Defining the role of a product manager
Below is a playbook I’ve used to describe the responsibilities of a product manager for hiring and professional development purposes.
Product managers wear many hats. First and foremost, you are a member of a cross-functional product development team—a team which you will work to support in a number of ways with your experience with business and technology.
Product managers are responsible for ensuring:
- Their team is rallied behind a unified vision and each member thoroughly understands the impact this vision has on the team, the business, customers and the wider industry.
- Outcomes are prioritised over outputs and scope is lean enough to deliver value without unnecessary effort.
- The product(s) they represent have clearly-defined value propositions which are thoroughly understood by each member of their team as well as all internal and external stakeholders.
- Initiatives are properly scrutinised and considered before they commence and the appropriate documentation (e.g., an initiative brief) has been completed.
- Customer engagement (e.g., customer interviews, site visits) within their team is frequent and productive. Customer needs are considered and form the basis of decision making within the team.
- Upcoming work and progress on work is shared frequently and clearly with the wider organisation, particularly key stakeholders.
- Data is intelligently and transparently consulted to aid decision making wherever possible.
- Features and products are released with minimal friction.
- The business (e.g., sales, marketing, customer support) has an understanding of their product and its features and is capable to support and sell it.
Role components
Build, measure & learn to make complex easy.
- Help your team to define outcome-centric initiatives, user stories and tasks, aligned to the vision, values and measures to which your team is aligned.
- Define success and failure measures, and ensure every completed task and initiative is measured and assessed by this criteria.
- Document and regularly share learnings with your team and the wider business.
- Demonstrate and reflect on value delivered, or undelivered.
- Encourage your team to embrace complexity and remove uncertainty through experimentation.
- Encourage a culture of learning and sharing.
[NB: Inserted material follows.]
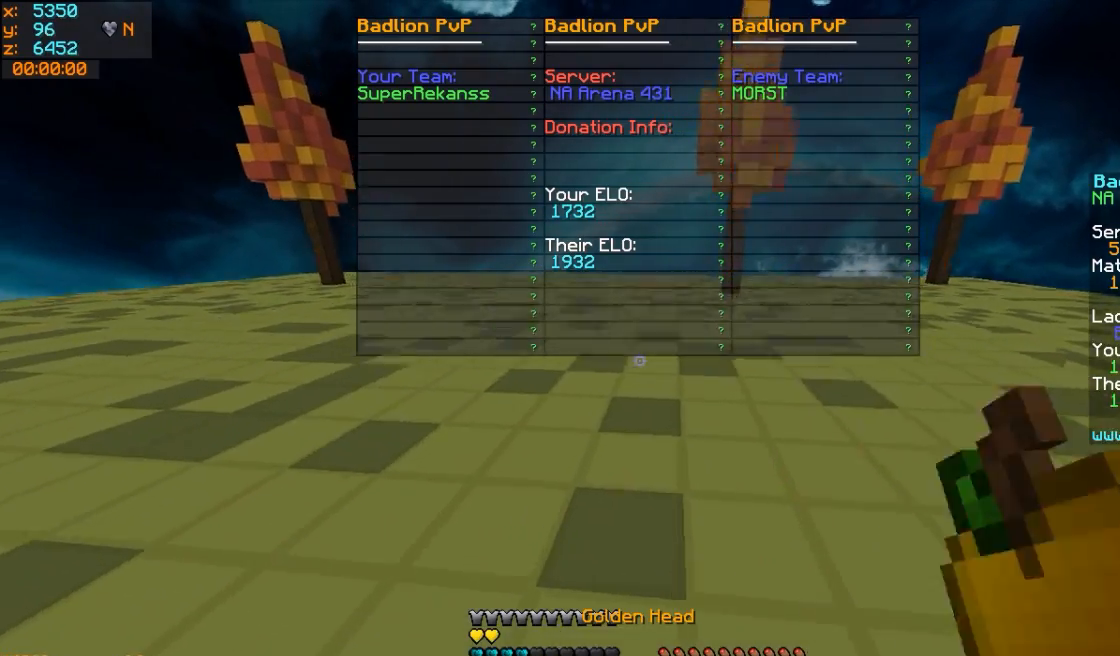
{"keys": ["w"], "mouse": [], "events": [[117, "mouse_left", "up"], [367, "mouse_left", "down"], [467, "mouse_left", "up"]]}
Every initiative or task is an experiment to be validated.
Bring value to market
Your team is accountable for the adoption and utilisation of the products and features you develop. The buck stops with you, so you need to:
- Ensure the wider business understands how your product works, who it’s intended for and the benefits it delivers. Personally involve yourself in efforts to demonstrate and expose what you are building.
- Provide marketing and sales with the information they require to execute launch campaigns and ongoing marketing/sales efforts.
- Test solutions with customers and prospects.
- Measure the outcomes of what is being built.
- Practice radical transparency with your colleagues, especially when it comes to data and other information you may have special access to.
- Be frugal and pragmatic. Cutting scope is a good thing, we’re looking for outcomes, not lines of code.
Communication and visualisation
In case it’s not already apparent—transparency is key. You are responsible for:
- Clearly and regularly communicating development milestones, key decisions and customer insights, to stakeholders.
- Experimenting with and finding effective ways to visualise and disseminate information.
- Keep your team in the loop. We work hard to give our teams as much autonomy as possible, but sometimes priorities will change for reasons outside of their control. You need to ensure they don’t feel caught off guard.
- You are the face of your product(s) and will be required to regularly represent your product(s) to various audiences including your team, the wider business, partners, customers, prospects and industry peers.
Customer intimacy
You must bridge the gap between your team and the customer:
- Engage with those who speak more regularly with customers (e.g., customer success, support, sales).
- Cut out the middleman. Go see your customers in person and contact them over the phone.
- Find quantitative ways to engage. Interviews and surveys are great, but also consider how you can analyse the data we have (e.g., support tickets, ideas, phone calls, bug submissions) to understand the market.
- Represent the business and the user, but don’t monopolise your insights. Don’t just represent the needs of external parties—expose your team to these parties. Your team should be able to prioritise work without you.
Further reading
Product managers come with a range of strengths and weaknesses. When building a product team, it is important to keep this in mind and hire for complimentary strengths. Neal Cabage’s Product Team Competencies is a fantastic resource to better understand this.